# Data for this task

————

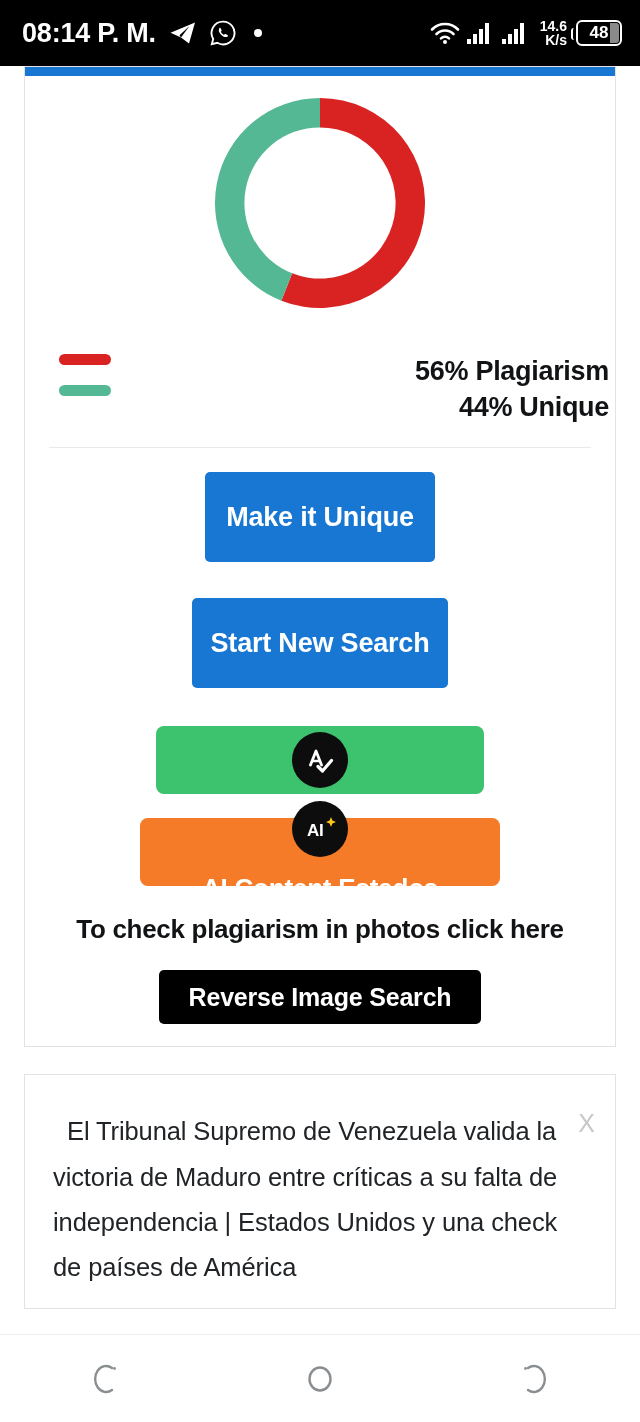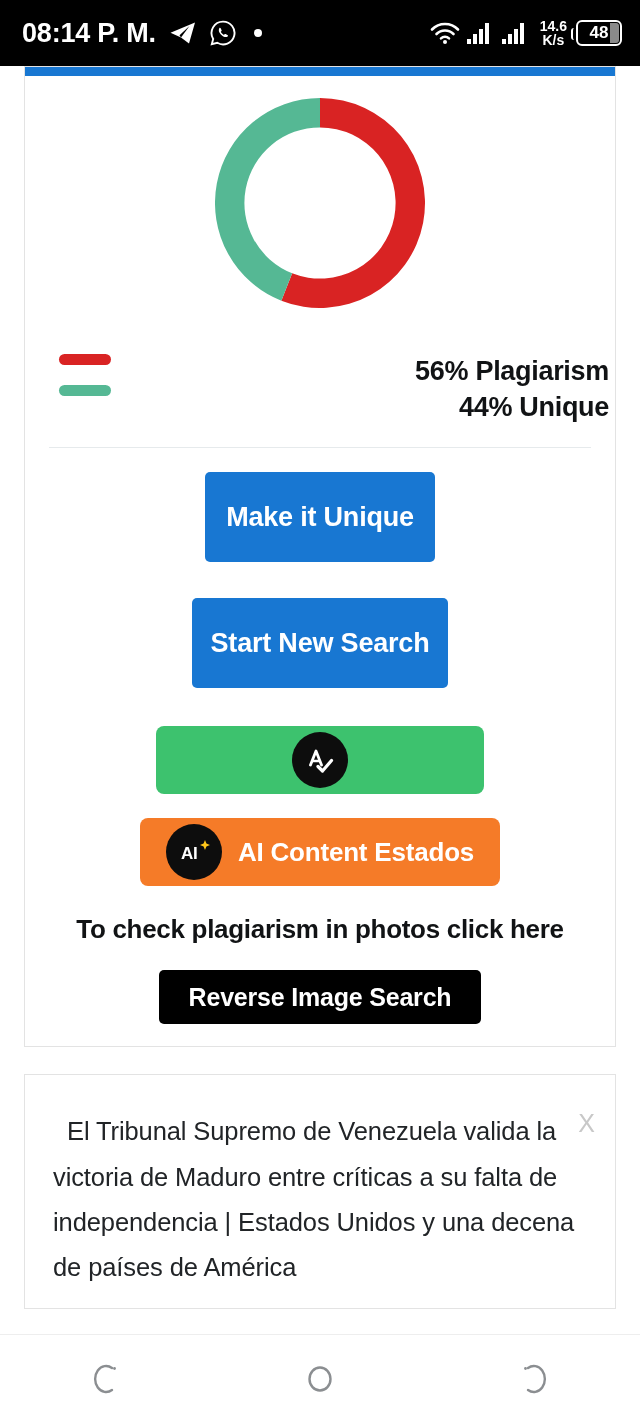--- a/index.html
+++ b/index.html
@@ -49,7 +49,7 @@
   .sb-speed {
     display: flex;
     flex-direction: column;
-    align-items: center;
+    align-items: flex-end;
     line-height: 1.02;
     font-size: 14px;
     font-weight: 600;

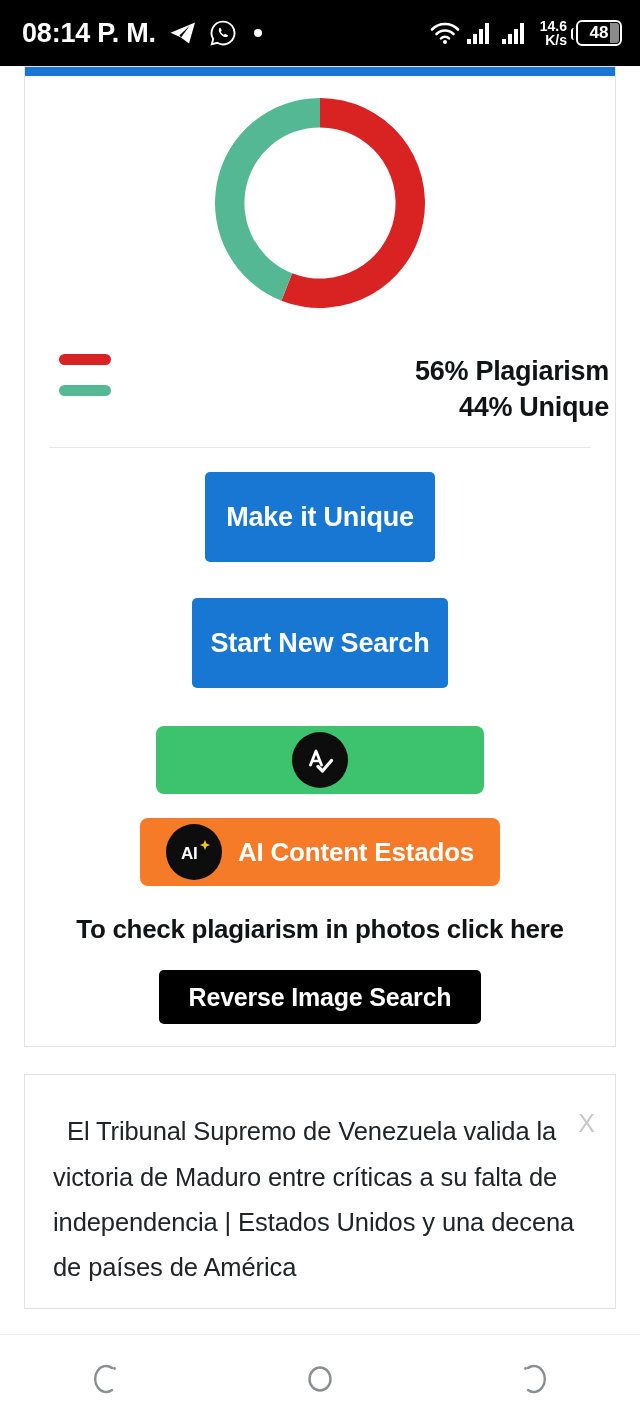--- a/index.html
+++ b/index.html
@@ -208,6 +208,7 @@
     background: #F57B28;
     font-size: 26px;
     margin-top: 24px;
+    flex-direction: column;
   }
 
   .icon-circle {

————

# Task requirements
Each line above should be returned exactly as written, apart from any pictures.

# Completed exercise
--- a/index.html
+++ b/index.html
@@ -49,7 +49,7 @@
   .sb-speed {
     display: flex;
     flex-direction: column;
-    align-items: center;
+    align-items: flex-end;
     line-height: 1.02;
     font-size: 14px;
     font-weight: 600;

--- a/index.html
+++ b/index.html
@@ -208,6 +208,7 @@
     background: #F57B28;
     font-size: 26px;
     margin-top: 24px;
+    flex-direction: column;
   }
 
   .icon-circle {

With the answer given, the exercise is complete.